ALL AT ONCE HE CAUGHT SIGHT OF MY TOPEE.

"Get up the tree, Joyce," I whispered. "I'll boost you."

So I did, shoving her up for all I was worth, and she hung on as high as she could reach, and there she stuck; even the best girls aren't quite like boys.

"Swarm up it," I urged.

"I can't," she said in an agonised voice, and I saw it was true, her petticoats were to blame, of course; any boy would have been up before you could say "knife."

Down she came again with a thud, and old Mr. Buffalo heard it and made for us like a fiend. We ran for the next tree and dodged him round it; it was a bit too exciting! He made rushes at us dead straight, and we tried always to keep the trunk of the tree between us and him as if it were the leader in Fox and Geese. When he came past like a bolt we ran the other side, but once or twice he nearly spiked us, and if he had knocked one of us down, or we had stumbled, it would have been all up with us. It was exhausting too. I was fearfully out of breath myself; being on a steamer a fellow can't keep in training, and as for Joyce, she was panting so that she couldn't speak.

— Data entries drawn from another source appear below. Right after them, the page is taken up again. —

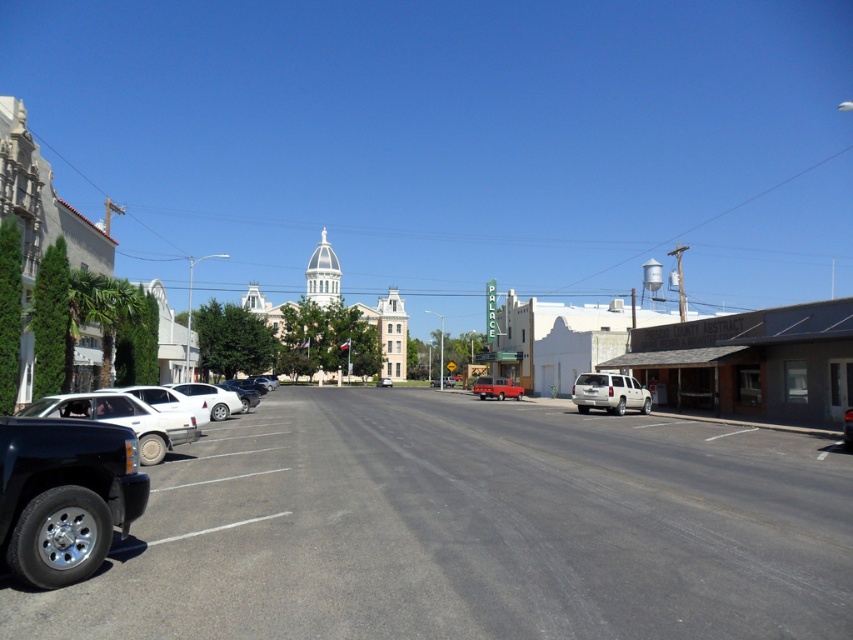
Question: Does white concrete building at center appear on the left side of matte white truck at center?

Choices:
 (A) no
 (B) yes

Answer: (A)

Question: Which point is closer to the camera?

Choices:
 (A) (505, 394)
 (B) (381, 380)

Answer: (A)

Question: Which of the following is the closest to the observer?

Choices:
 (A) metallic silver van at center
 (B) matte white truck at center

Answer: (A)

Question: Observing the image, what is the correct spatial positioning of metallic silver van at center in reference to metallic silver sedan at center?

Choices:
 (A) below
 (B) above

Answer: (B)

Question: Among these objects, which one is nearest to the camera?

Choices:
 (A) matte black truck at left
 (B) matte white truck at center
 (C) white matte suv at center-right

Answer: (A)

Question: Can you confirm if matte black truck at left is wider than metallic silver sedan at center?

Choices:
 (A) yes
 (B) no

Answer: (B)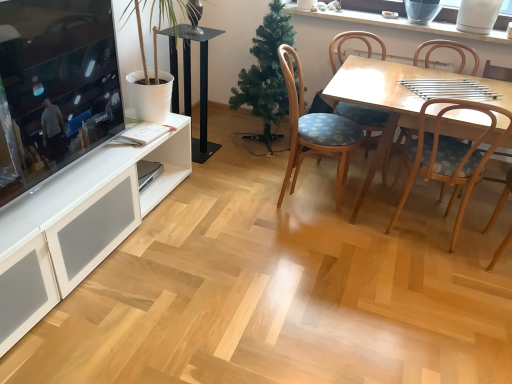
Image resolution: width=512 pixels, height=384 pixels. I want to click on free space in front of green matte christmas tree at center, so click(x=244, y=171).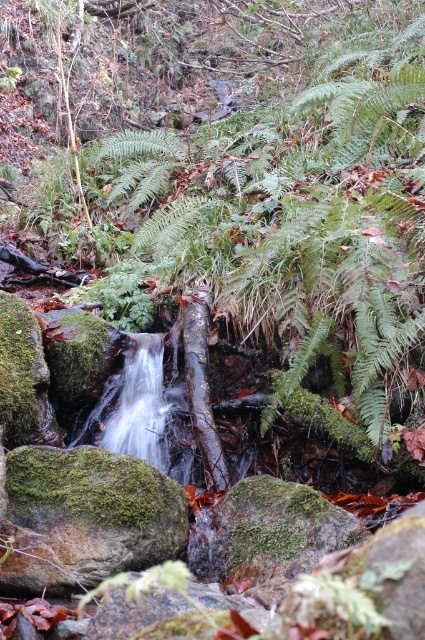
Question: Which object is the farthest from the green mossy rock at lower left?

Choices:
 (A) green mossy rock at center
 (B) clear water at center

Answer: (B)

Question: Among these objects, which one is farthest from the camera?

Choices:
 (A) clear water at center
 (B) green mossy rock at lower left
 (C) green mossy rock at center

Answer: (A)

Question: Which point is closer to the camera taking this photo?

Choices:
 (A) (159, 435)
 (B) (178, 554)
 (C) (329, 516)

Answer: (C)

Question: Can you confirm if green mossy rock at lower left is thinner than clear water at center?

Choices:
 (A) yes
 (B) no

Answer: (B)

Question: Is green mossy rock at lower left positioned at the back of clear water at center?

Choices:
 (A) yes
 (B) no

Answer: (B)

Question: Considering the relative positions of green mossy rock at center and clear water at center in the image provided, where is green mossy rock at center located with respect to clear water at center?

Choices:
 (A) above
 (B) below

Answer: (B)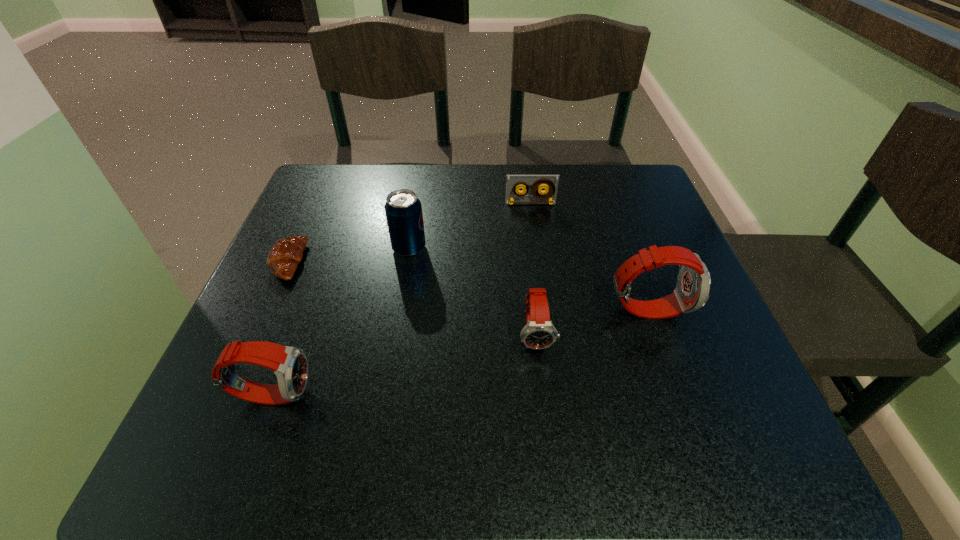
Image resolution: width=960 pixels, height=540 pixels. I want to click on free space located 0.150m on the face of the second tallest watch, so click(403, 394).

Identify the location of blank space located on the face of the second watch from left to right. The image size is (960, 540). (541, 387).

Locate an element on the screen. The height and width of the screenshot is (540, 960). free spot located 0.150m at the front of the videotape with visible reels is located at coordinates (537, 245).

Identify the location of vacant area located 0.290m on the back of the crescent roll. (329, 172).

Where is `vacant space located on the right of the soda can`? The width and height of the screenshot is (960, 540). vacant space located on the right of the soda can is located at coordinates (526, 248).

Identify the location of object at the far edge. This screenshot has height=540, width=960. (513, 182).

The height and width of the screenshot is (540, 960). I want to click on object present at the near edge, so click(290, 365).

Locate an element on the screen. watch that is at the left edge is located at coordinates (290, 365).

Image resolution: width=960 pixels, height=540 pixels. Identify the location of crescent roll that is positioned at the left edge. (285, 255).

Identify the location of object that is at the right edge. The width and height of the screenshot is (960, 540). (692, 291).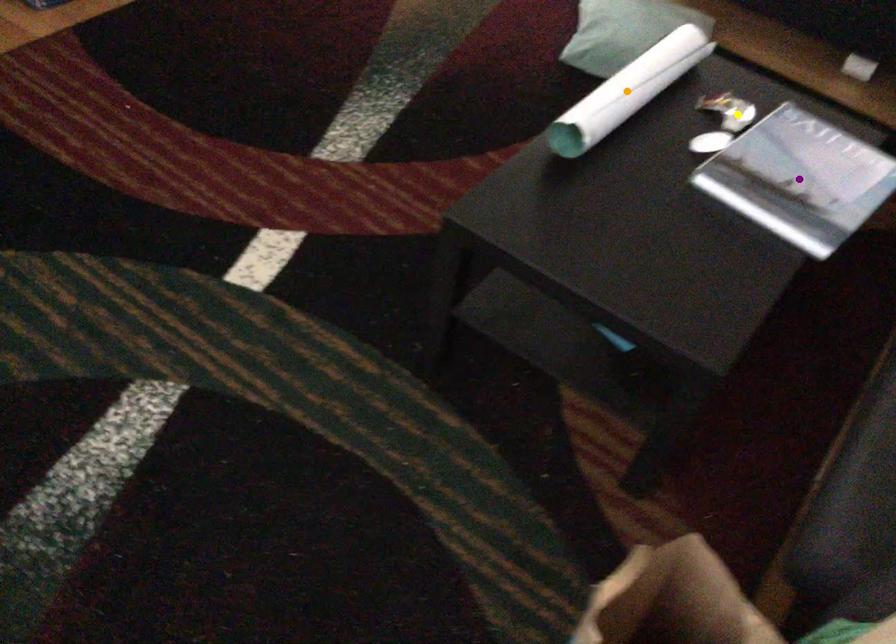
Order these from nearest to farthest:
1. purple point
2. yellow point
3. orange point

purple point → orange point → yellow point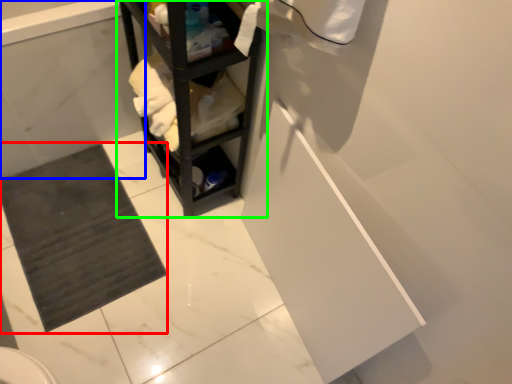
Question: Based on their relative distances, which object is nearer to bath mat (highlighted by a red box)? Choose from bath (highlighted by a blue box) and shelf (highlighted by a green box).

Choices:
 (A) bath
 (B) shelf

Answer: (A)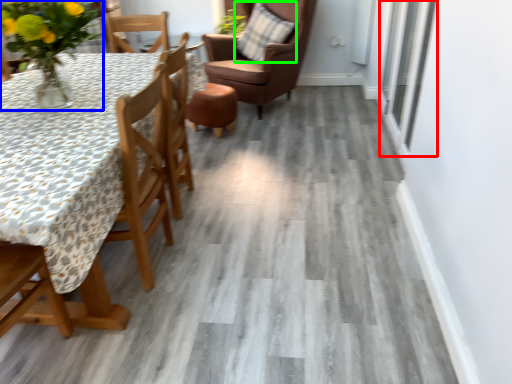
Question: Based on their relative distances, which object is farther from window (highlighted by a red box)? Choose from floral arrangement (highlighted by a blue box) and pillow (highlighted by a green box).

Choices:
 (A) floral arrangement
 (B) pillow

Answer: (A)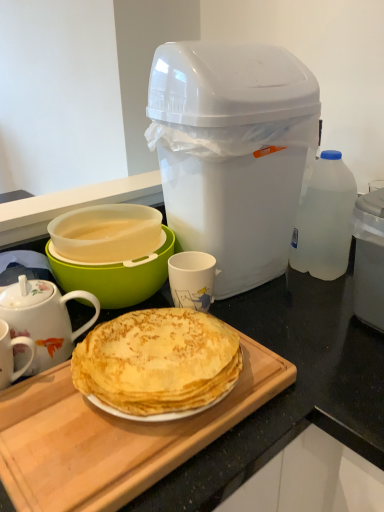
Question: From the image's perspective, relative to porcelain floral teapot at left, is translucent plastic bowl at center left above or below?

Choices:
 (A) above
 (B) below

Answer: (A)

Question: In the image, is translucent plastic bowl at center left on the left side or the right side of porcelain floral teapot at left?

Choices:
 (A) right
 (B) left

Answer: (A)

Question: Based on their relative distances, which object is farther from the transparent plastic bottle at right?

Choices:
 (A) white plastic trash can at upper right
 (B) white matte mug at center
 (C) translucent plastic bowl at center left
 (D) porcelain floral teapot at left
 (E) wooden cutting board at center

Answer: (D)

Question: Based on their relative distances, which object is nearer to the transparent plastic bottle at right?

Choices:
 (A) wooden cutting board at center
 (B) white plastic trash can at upper right
 (C) translucent plastic bowl at center left
 (D) porcelain floral teapot at left
 (E) white matte mug at center

Answer: (B)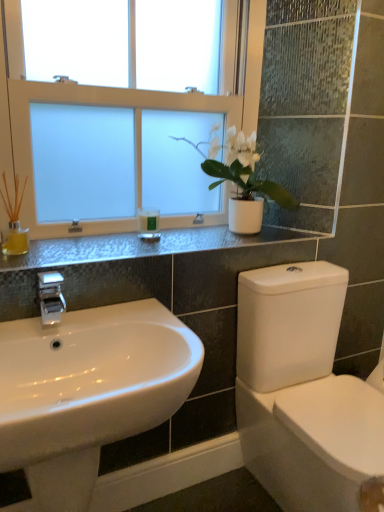
You are a GUI agent. You are given a task and a screenshot of the screen. Output one action in this format:
    pyautogui.click(x=<x>, y=<y>)
    Task: Click on the blank area to the left of green matte candle at center
    
    Given the screenshot: What is the action you would take?
    [106, 241]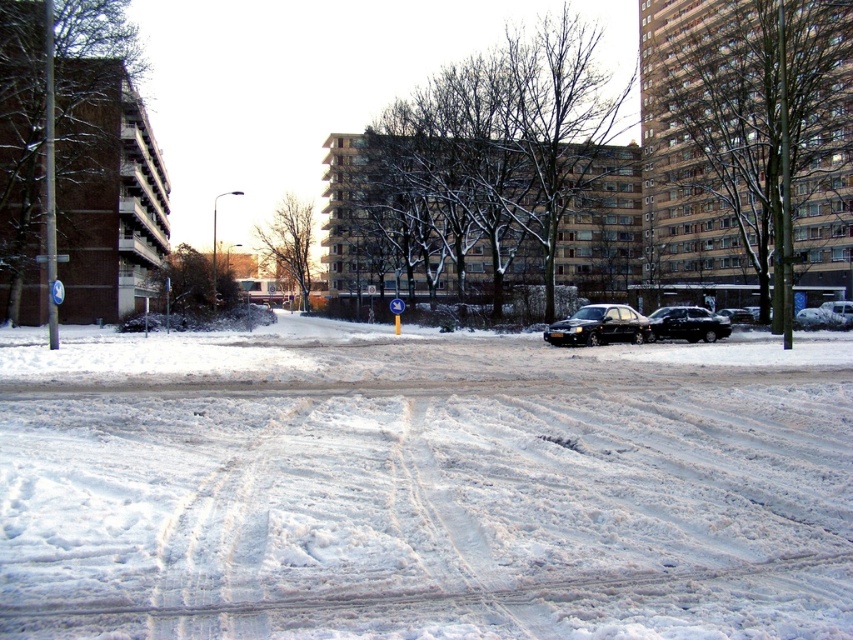
You are standing at the camera position and want to reach the point marked at coordinates (579, 316) in the image. Considering the snow conditions described, do you think you can walk directly to that point without encountering any obstacles?

The point at coordinates (579, 316) is 113.46 feet away from the camera. Since the snow is unevenly packed with some compacted areas and tire tracks, there may be obstacles like loose snow or uneven terrain. However, the description does not mention specific obstacles blocking the path, so it might be possible to walk directly there, though caution is advised due to potential slippery or uneven snow conditions.

You are a delivery driver who needs to park your vehicle on the snow at center. You see the white powdery snow at center and the black glossy sedan at center. Which area should you choose to park your vehicle to avoid blocking the sedan?

You should park on the white powdery snow at center because it is positioned on the left side of the black glossy sedan at center, so parking there would keep the sedan unblocked.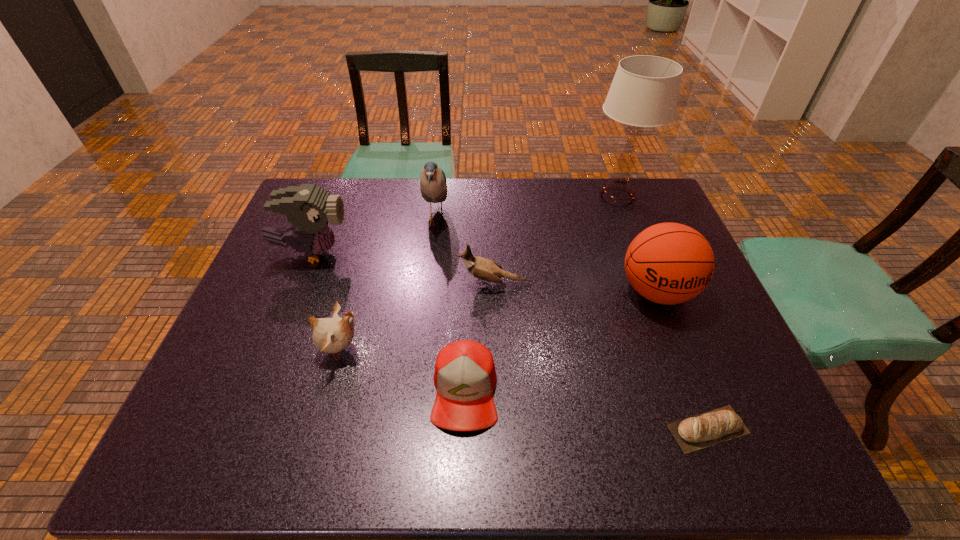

Then I noticed that across the road was a jungly thicket; it was not open ground, as it was on the side we had come from, and I thought if we could reach that we might perhaps lose the gentleman, or he would lose us.

So I explained to Joyce in gasps that the next time he charged we must run behind his back and bolt across the road; she nodded and clutched my hand tighter than ever.

So we did it and were half-way over the road—it was very wide—before he found it out.